◆ Input data:
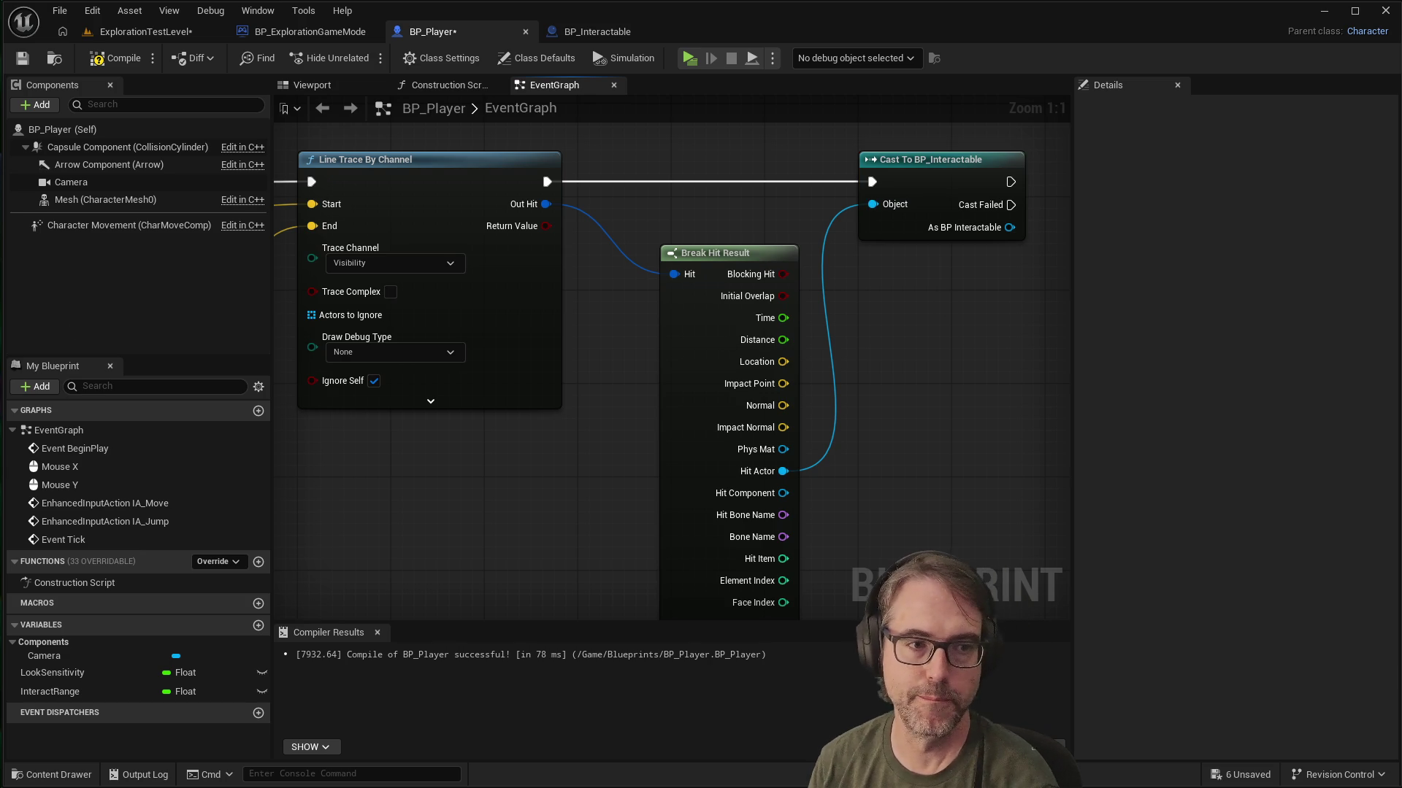
Step: Add a Print String printing 'Hit' after the successful cast and compile BP_Player
{"action": "scroll", "coordinate": [683, 322], "scroll_direction": "down", "scroll_amount": 3}
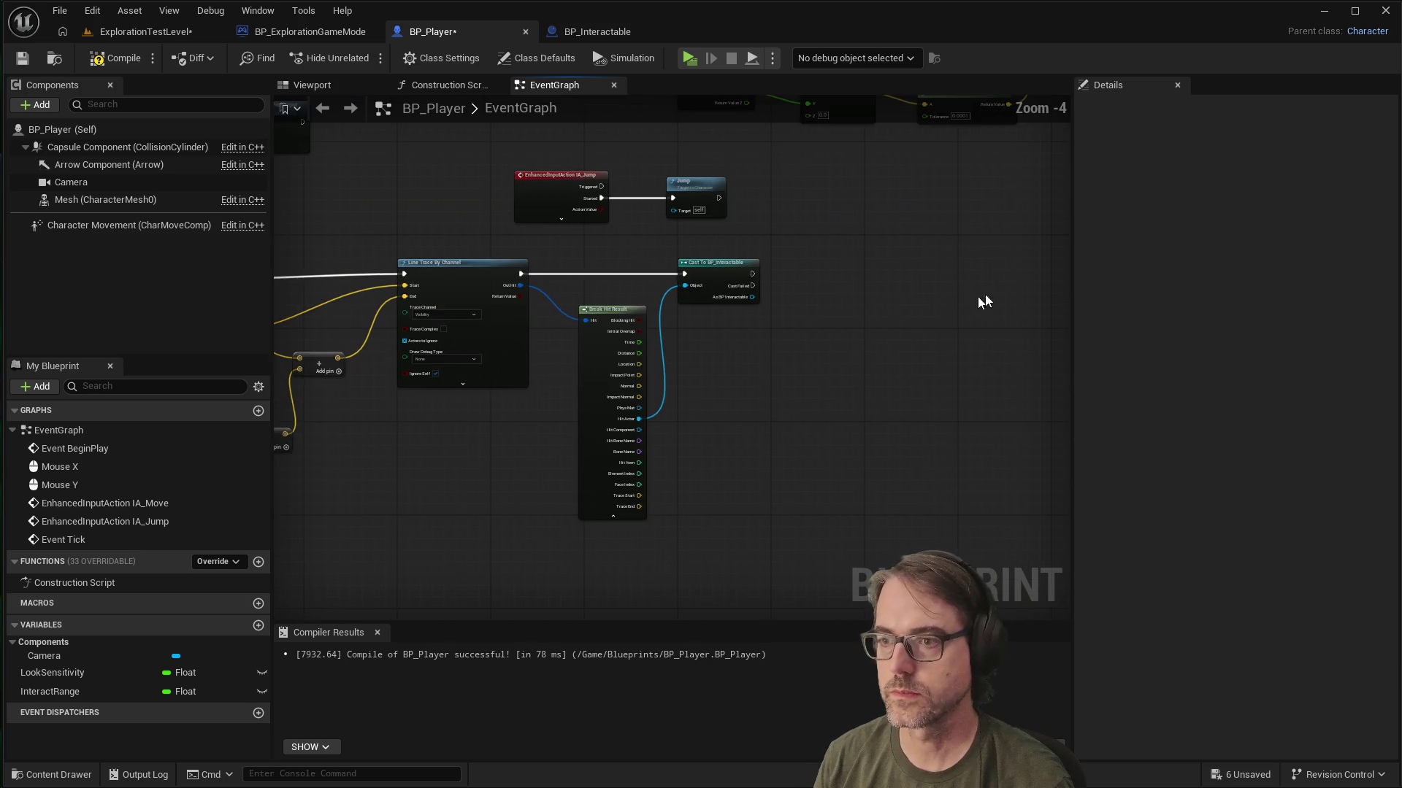
{"action": "left_click_drag", "start_coordinate": [666, 267], "coordinate": [812, 273]}
{"action": "type", "text": "print"}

◆ About this exercise:
Would you repeat the listing above exactly, minus the images?

◆ Solution to the exercise:
Step: Add a Print String printing 'Hit' after the successful cast and compile BP_Player
{"action": "scroll", "coordinate": [683, 322], "scroll_direction": "down", "scroll_amount": 3}
{"action": "left_click_drag", "start_coordinate": [666, 267], "coordinate": [812, 273]}
{"action": "type", "text": "print"}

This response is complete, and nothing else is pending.